Copy out, word for word, the stretch of the court opinion below from "No. CV-96-0400-PR." through "FELDMAN, Justice.".

• [Text provided]
--------------------
Bruce P. MYHAVER and Barbara A. Myhaver, husband and wife, Plaintiffs/Appellants/Cross-Appellees.
v.
Elmo G. KNUTSON and Lois Knutson, husband and wife, Defendants/Appellees/Cross-Appellants.
No. CV-96-0400-PR.
Supreme Court of Arizona, En Banc.
July 15, 1997.David Brnilovich, and Treon, Strick, Lucia & Aguirre, P.A. by Arthur G. Newman, Jr., Pheonix, for Plaintiffs/Appellants/Cross-Appellees.
Steven J. Wells & Associates by Edwin R. Roberts William F. Begley, Tempe, for Defendants/Appellees/Cross-Appellants.
Bury, Moeller, Humphrey & O'Meara by Andrew J. Petersen, Tucson, for Amicus Curiae Arizona Association of Defense Counsel.
*446 OPINION
FELDMAN, Justice.
Plaintiffs Bruce and Barbara Myhaver sought review of a court of appeals' decision holding that the "sudden emergency" instruction was properly given in a case arising out of an automobile collision. See Myhaver v. Knutson, No. 2 CA-CV 95-0279 (Ariz.Ct. App. May 21, 1996) (Memorandum Decision). We granted review to determine whether a sudden emergency instruction is ever appropriate under the principles espoused in Rosen v. Knaub, 175 Ariz. 329, 857 P.2d 381 (1993) (disapproving the "sudden appearance" instruction), and Petefish v. Dawe, 137 Ariz. 570, 672 P.2d 914 (1983). We have jurisdiction pursuant to Ariz. Const. art. 6, § 5(3), Ariz.R.Civ.App.P. 23, and A.R.S. § 12-120.24.
--------------------
• [Supplied data]

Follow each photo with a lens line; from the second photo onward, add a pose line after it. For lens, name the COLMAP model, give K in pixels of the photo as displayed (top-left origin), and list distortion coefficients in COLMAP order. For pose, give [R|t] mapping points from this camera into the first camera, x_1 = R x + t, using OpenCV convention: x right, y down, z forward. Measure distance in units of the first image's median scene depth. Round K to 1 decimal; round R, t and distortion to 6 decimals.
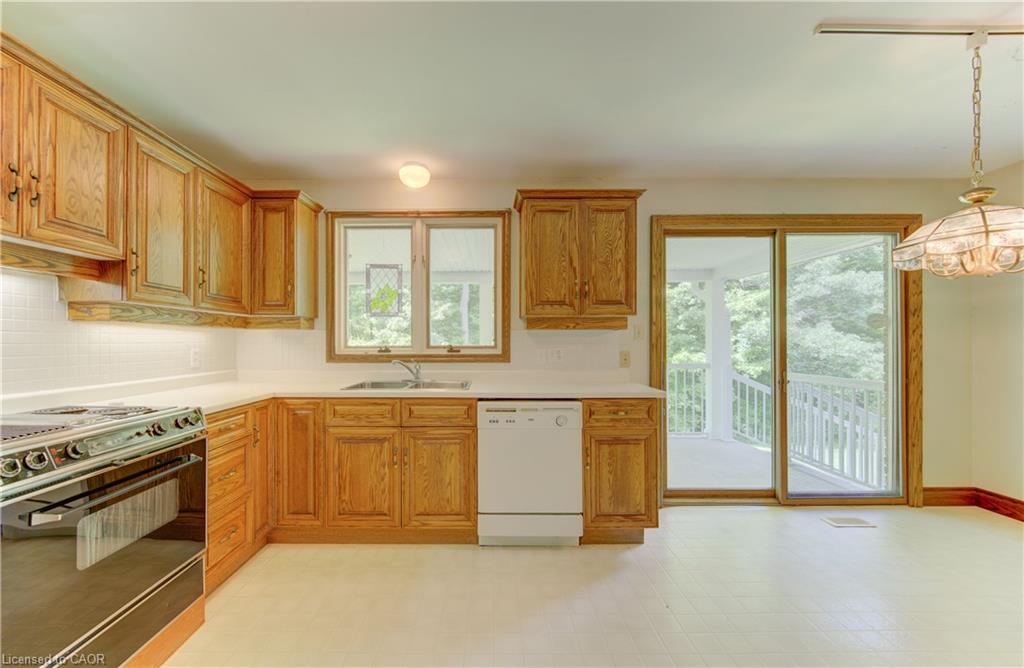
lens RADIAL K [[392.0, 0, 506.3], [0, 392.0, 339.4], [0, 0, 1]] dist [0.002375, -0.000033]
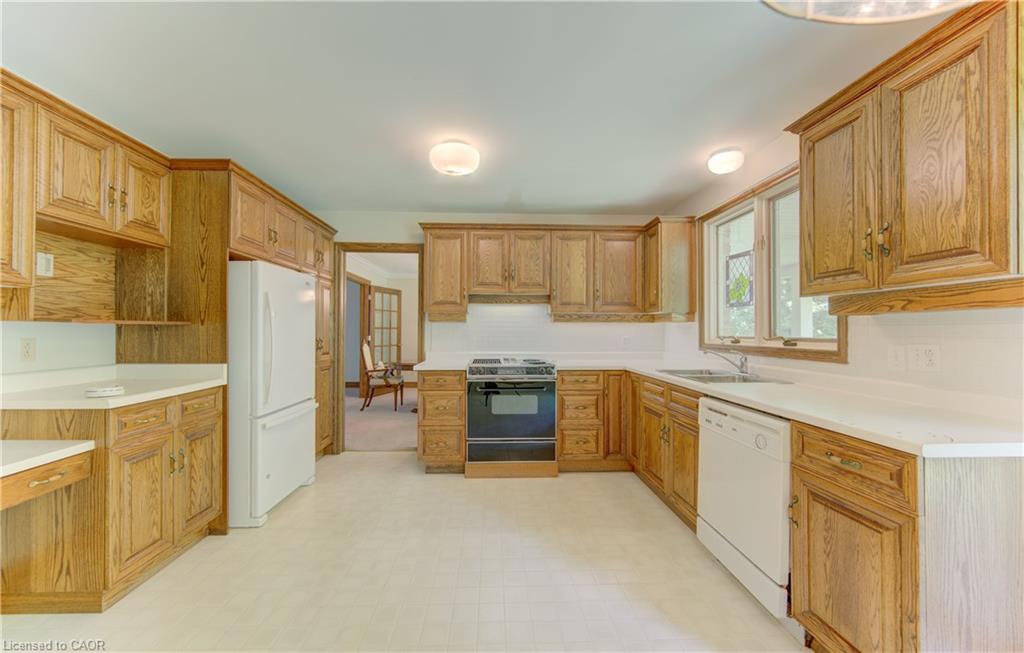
--------------------
• [Reply]
No. CV-96-0400-PR.
Supreme Court of Arizona, En Banc.
July 15, 1997.David Brnilovich, and Treon, Strick, Lucia & Aguirre, P.A. by Arthur G. Newman, Jr., Pheonix, for Plaintiffs/Appellants/Cross-Appellees.
Steven J. Wells & Associates by Edwin R. Roberts William F. Begley, Tempe, for Defendants/Appellees/Cross-Appellants.
Bury, Moeller, Humphrey & O'Meara by Andrew J. Petersen, Tucson, for Amicus Curiae Arizona Association of Defense Counsel.
*446 OPINION
FELDMAN, Justice.